» PROMPT:
Show every line of the records below that contains the word "through".

START RECORDS FOR THIS TASK

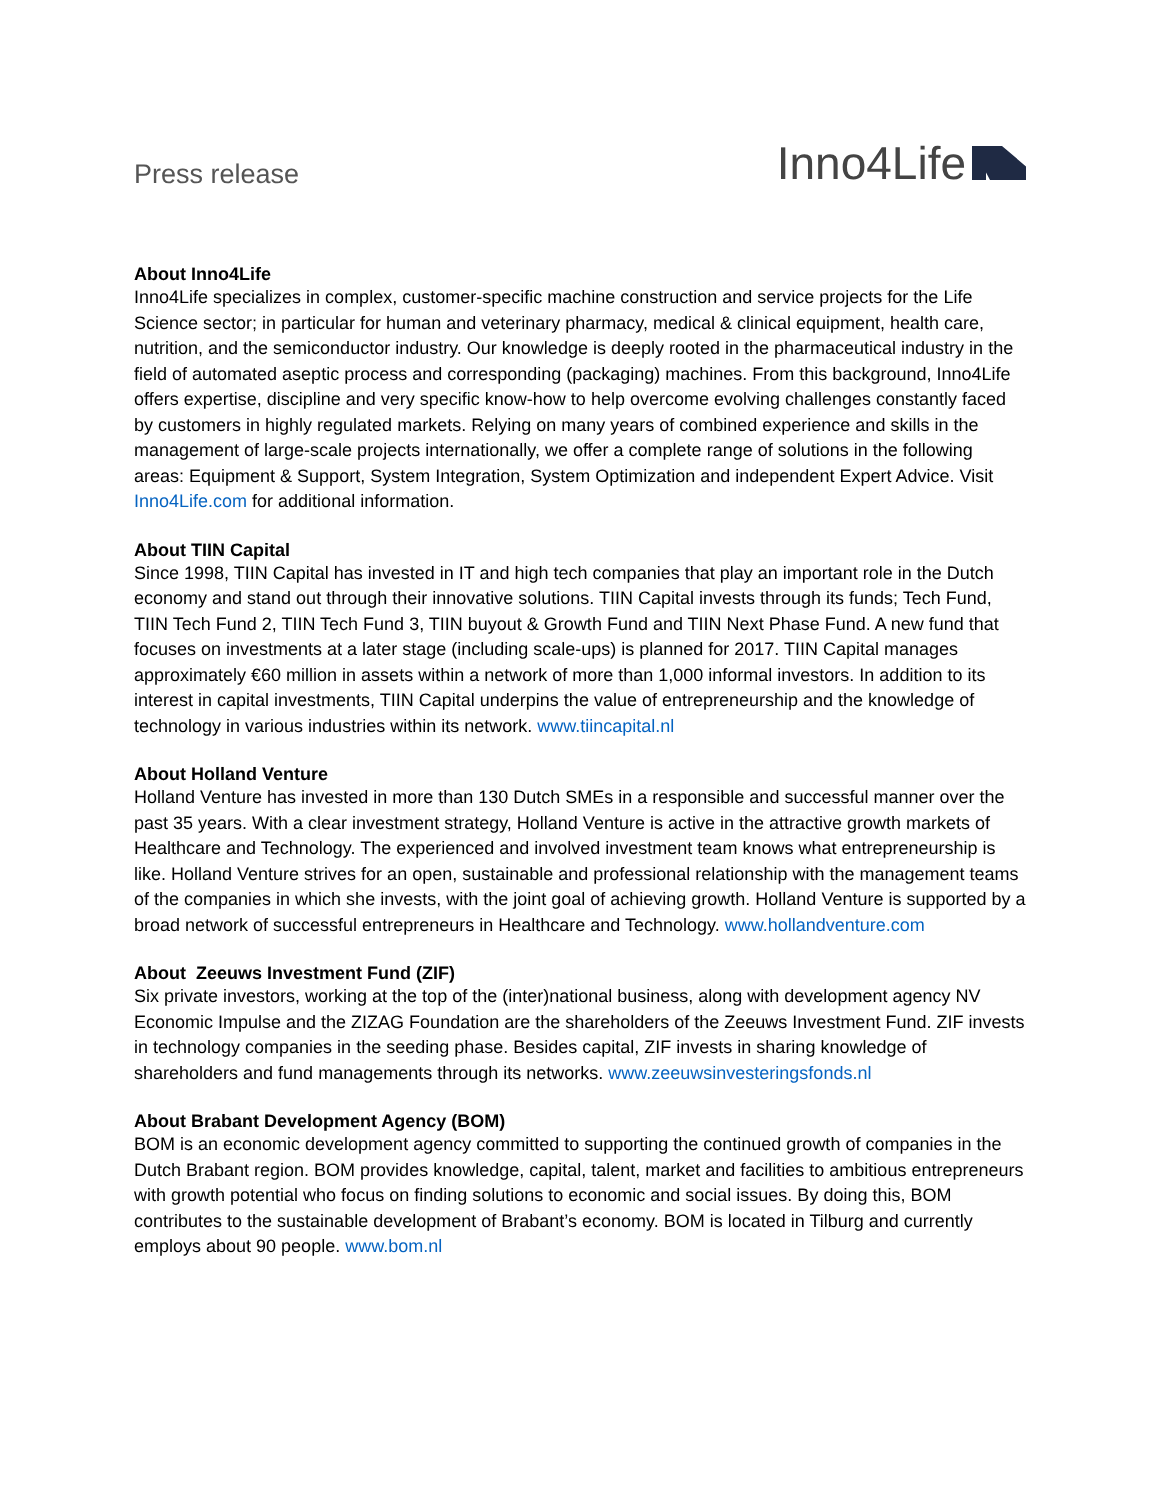Press release
Inno4Life
About Inno4Life
Inno4Life specializes in complex, customer-specific machine construction and service projects for the Life Science sector; in particular for human and veterinary pharmacy, medical & clinical equipment, health care, nutrition, and the semiconductor industry. Our knowledge is deeply rooted in the pharmaceutical industry in the field of automated aseptic process and corresponding (packaging) machines. From this background, Inno4Life offers expertise, discipline and very specific know-how to help overcome evolving challenges constantly faced by customers in highly regulated markets. Relying on many years of combined experience and skills in the management of large-scale projects internationally, we offer a complete range of solutions in the following areas: Equipment & Support, System Integration, System Optimization and independent Expert Advice. Visit Inno4Life.com for additional information.
About TIIN Capital
Since 1998, TIIN Capital has invested in IT and high tech companies that play an important role in the Dutch economy and stand out through their innovative solutions. TIIN Capital invests through its funds; Tech Fund, TIIN Tech Fund 2, TIIN Tech Fund 3, TIIN buyout & Growth Fund and TIIN Next Phase Fund. A new fund that focuses on investments at a later stage (including scale-ups) is planned for 2017. TIIN Capital manages approximately €60 million in assets within a network of more than 1,000 informal investors. In addition to its interest in capital investments, TIIN Capital underpins the value of entrepreneurship and the knowledge of technology in various industries within its network. www.tiincapital.nl
About Holland Venture
Holland Venture has invested in more than 130 Dutch SMEs in a responsible and successful manner over the past 35 years. With a clear investment strategy, Holland Venture is active in the attractive growth markets of Healthcare and Technology. The experienced and involved investment team knows what entrepreneurship is like. Holland Venture strives for an open, sustainable and professional relationship with the management teams of the companies in which she invests, with the joint goal of achieving growth. Holland Venture is supported by a broad network of successful entrepreneurs in Healthcare and Technology. www.hollandventure.com
About Zeeuws Investment Fund (ZIF)
Six private investors, working at the top of the (inter)national business, along with development agency NV Economic Impulse and the ZIZAG Foundation are the shareholders of the Zeeuws Investment Fund. ZIF invests in technology companies in the seeding phase. Besides capital, ZIF invests in sharing knowledge of shareholders and fund managements through its networks. www.zeeuwsinvesteringsfonds.nl
About Brabant Development Agency (BOM)
BOM is an economic development agency committed to supporting the continued growth of companies in the Dutch Brabant region. BOM provides knowledge, capital, talent, market and facilities to ambitious entrepreneurs with growth potential who focus on finding solutions to economic and social issues. By doing this, BOM contributes to the sustainable development of Brabant’s economy. BOM is located in Tilburg and currently employs about 90 people. www.bom.nl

END RECORDS FOR THIS TASK

» RESULT:
Since 1998, TIIN Capital has invested in IT and high tech companies that play an important role in the Dutch economy and stand out through their innovative solutions. TIIN Capital invests through its funds; Tech Fund, TIIN Tech Fund 2, TIIN Tech Fund 3, TIIN buyout & Growth Fund and TIIN Next Phase Fund. A new fund that focuses on investments at a later stage (including scale-ups) is planned for 2017. TIIN Capital manages approximately €60 million in assets within a network of more than 1,000 informal investors. In addition to its interest in capital investments, TIIN Capital underpins the value of entrepreneurship and the knowledge of technology in various industries within its network. www.tiincapital.nl
Six private investors, working at the top of the (inter)national business, along with development agency NV Economic Impulse and the ZIZAG Foundation are the shareholders of the Zeeuws Investment Fund. ZIF invests in technology companies in the seeding phase. Besides capital, ZIF invests in sharing knowledge of shareholders and fund managements through its networks. www.zeeuwsinvesteringsfonds.nl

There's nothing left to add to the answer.